Three concrete questions the first training run is intended to answer. (i) Does padded fixed-length with length-mask train cleanly, or does the sentinel-padding distort the loss landscape? (ii) Is added-embedding attribute conditioning expressive enough for the OPEN / CLOSED / RAILING distinction, or is cross-attention needed? (iii) Does the 20–50-step flow-matching sampler preserve polyline coherence (no kinks, no self-intersections), or are explicit geometric losses needed?

7. Conclusion

Polyline-diffusion is specified: padded fixed-length with length mask; Pure-Mamba backbone; flow-matching velocity prediction; added-embedding attribute conditioning. No training runs executed.

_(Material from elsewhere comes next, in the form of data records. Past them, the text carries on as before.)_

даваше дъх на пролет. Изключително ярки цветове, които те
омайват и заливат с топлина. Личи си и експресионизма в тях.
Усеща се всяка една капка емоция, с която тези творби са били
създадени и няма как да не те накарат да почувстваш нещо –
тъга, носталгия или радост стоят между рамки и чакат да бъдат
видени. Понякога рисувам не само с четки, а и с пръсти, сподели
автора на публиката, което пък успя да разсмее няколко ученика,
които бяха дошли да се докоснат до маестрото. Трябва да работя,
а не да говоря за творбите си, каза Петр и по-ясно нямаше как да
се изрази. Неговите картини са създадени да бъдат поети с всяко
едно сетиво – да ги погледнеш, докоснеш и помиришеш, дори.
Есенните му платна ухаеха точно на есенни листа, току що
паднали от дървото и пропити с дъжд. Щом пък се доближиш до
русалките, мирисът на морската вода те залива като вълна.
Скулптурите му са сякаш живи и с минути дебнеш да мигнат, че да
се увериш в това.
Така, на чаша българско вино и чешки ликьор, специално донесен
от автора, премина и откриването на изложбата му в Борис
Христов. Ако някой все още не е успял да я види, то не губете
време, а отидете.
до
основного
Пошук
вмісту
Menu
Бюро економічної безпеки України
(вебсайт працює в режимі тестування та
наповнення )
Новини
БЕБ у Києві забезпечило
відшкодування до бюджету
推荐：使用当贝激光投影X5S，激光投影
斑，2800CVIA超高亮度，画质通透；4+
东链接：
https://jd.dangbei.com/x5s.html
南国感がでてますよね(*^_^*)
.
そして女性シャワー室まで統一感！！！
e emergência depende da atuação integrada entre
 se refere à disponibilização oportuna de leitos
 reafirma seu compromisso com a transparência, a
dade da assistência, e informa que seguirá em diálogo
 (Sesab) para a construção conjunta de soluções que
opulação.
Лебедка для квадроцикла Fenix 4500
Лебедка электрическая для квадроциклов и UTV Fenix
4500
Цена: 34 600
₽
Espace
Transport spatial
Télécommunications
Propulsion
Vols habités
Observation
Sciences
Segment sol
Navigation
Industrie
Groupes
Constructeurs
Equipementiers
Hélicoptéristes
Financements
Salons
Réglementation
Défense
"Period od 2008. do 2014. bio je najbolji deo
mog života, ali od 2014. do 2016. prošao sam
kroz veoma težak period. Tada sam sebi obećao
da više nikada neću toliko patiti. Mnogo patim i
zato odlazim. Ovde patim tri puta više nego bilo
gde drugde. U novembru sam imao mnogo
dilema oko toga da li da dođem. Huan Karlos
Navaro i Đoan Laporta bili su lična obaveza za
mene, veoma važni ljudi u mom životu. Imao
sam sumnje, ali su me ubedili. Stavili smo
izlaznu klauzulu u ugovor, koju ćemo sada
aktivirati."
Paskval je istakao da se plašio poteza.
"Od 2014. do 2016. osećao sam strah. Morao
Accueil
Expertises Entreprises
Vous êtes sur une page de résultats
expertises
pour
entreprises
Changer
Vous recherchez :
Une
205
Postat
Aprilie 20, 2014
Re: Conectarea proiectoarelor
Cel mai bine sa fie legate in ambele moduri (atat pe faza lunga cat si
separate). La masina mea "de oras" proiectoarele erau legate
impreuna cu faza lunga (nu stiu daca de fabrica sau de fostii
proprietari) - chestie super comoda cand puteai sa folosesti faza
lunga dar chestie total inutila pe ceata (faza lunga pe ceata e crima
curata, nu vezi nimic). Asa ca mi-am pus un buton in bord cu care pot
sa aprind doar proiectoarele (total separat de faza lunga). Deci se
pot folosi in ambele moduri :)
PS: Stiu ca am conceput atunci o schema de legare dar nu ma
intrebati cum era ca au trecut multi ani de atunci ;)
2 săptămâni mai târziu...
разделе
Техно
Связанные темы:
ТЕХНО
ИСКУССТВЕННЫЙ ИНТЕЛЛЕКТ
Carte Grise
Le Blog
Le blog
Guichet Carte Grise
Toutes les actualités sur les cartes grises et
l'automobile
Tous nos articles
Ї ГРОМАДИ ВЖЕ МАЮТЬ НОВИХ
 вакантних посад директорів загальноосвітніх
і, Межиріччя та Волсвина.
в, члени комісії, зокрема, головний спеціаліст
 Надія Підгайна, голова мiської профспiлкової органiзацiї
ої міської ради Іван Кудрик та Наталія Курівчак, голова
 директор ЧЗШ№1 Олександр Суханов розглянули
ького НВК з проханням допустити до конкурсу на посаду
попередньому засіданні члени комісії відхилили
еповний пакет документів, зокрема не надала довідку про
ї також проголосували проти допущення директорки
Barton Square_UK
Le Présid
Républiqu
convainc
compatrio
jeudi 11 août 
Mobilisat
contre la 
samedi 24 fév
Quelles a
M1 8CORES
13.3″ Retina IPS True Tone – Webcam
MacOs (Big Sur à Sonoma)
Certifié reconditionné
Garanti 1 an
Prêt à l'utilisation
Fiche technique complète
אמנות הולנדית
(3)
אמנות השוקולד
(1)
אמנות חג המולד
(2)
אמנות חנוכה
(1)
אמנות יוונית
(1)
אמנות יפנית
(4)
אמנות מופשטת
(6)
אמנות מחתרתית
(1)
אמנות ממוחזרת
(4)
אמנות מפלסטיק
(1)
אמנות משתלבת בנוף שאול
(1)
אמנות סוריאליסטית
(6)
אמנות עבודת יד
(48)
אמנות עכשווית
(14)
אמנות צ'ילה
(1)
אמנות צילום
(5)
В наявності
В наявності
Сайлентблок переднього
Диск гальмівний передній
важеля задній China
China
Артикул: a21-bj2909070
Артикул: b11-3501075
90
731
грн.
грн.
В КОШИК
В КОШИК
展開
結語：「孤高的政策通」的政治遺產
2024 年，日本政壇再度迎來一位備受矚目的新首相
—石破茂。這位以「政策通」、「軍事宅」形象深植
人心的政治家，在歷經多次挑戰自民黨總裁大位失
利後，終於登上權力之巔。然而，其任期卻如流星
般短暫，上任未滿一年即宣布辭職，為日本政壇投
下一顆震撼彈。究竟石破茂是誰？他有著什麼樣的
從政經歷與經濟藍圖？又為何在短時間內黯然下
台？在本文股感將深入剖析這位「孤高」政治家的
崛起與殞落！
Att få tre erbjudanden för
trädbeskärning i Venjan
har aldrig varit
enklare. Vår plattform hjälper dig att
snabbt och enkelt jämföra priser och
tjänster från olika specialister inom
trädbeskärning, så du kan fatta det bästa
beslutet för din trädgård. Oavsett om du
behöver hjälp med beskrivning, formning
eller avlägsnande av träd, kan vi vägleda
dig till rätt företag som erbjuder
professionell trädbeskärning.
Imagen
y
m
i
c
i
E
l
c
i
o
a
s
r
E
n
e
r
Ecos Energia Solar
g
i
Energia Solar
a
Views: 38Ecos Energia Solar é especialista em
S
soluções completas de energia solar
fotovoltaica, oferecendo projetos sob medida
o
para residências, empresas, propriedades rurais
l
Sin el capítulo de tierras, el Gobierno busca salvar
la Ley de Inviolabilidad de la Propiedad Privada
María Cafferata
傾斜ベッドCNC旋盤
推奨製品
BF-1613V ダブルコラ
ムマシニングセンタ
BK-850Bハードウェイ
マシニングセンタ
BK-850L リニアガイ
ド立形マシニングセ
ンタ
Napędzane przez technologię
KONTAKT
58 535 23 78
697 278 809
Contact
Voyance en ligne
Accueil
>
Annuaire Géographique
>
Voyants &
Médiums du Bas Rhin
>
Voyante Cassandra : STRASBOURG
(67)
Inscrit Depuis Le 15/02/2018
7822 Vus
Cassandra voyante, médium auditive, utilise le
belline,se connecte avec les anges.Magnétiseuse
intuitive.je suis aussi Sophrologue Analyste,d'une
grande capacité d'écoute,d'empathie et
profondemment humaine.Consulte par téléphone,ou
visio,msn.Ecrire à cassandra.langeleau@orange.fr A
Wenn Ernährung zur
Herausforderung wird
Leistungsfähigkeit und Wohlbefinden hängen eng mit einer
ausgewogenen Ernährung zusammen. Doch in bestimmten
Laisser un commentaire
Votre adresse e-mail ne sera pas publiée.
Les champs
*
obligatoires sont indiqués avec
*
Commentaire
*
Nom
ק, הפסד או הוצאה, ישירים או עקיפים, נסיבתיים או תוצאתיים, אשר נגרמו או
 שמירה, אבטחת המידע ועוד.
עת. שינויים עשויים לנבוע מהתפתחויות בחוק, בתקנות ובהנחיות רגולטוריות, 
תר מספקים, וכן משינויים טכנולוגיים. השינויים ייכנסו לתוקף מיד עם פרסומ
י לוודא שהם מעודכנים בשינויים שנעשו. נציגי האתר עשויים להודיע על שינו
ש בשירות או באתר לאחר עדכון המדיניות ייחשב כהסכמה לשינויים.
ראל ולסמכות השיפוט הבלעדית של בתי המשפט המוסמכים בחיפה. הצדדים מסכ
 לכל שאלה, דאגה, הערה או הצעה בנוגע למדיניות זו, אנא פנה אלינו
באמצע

The first training run's job is to answer the three open questions in §6.

References

[1] Jain, A. "PGN: A Transformer-Based Procedural Generator Network." Thesis research, Sep 2025. /whitepaper/pgn

[2] Jain, A. "MNIST Flow-Matching Backbone Validation." Thesis research, Nov 2025. /whitepaper/mnist-flow-validation

[3] Jain, A. "Manifold-Aware Diffusion Targets (x-Prediction Analysis)." Thesis research, Nov 2025. /whitepaper/x-prediction

[4] Jain, A. "MambaFlow3D." Thesis research, Nov 2025. /whitepaper/mambaflow3d

[5] Lipman, Y. et al. "Flow Matching for Generative Modelling." ICLR, 2023.

[6] Qi, C. R. et al. "PointNet++: Deep Hierarchical Feature Learning on Point Sets." NeurIPS, 2017. The set-encoder alternative to padded sequences.

[7] Ho, J., Jain, A., Abbeel, P. "Denoising Diffusion Probabilistic Models." NeurIPS, 2020.

[8] Gu, A., Dao, T. "Mamba: Linear-Time Sequence Modelling with Selective State Spaces." 2023.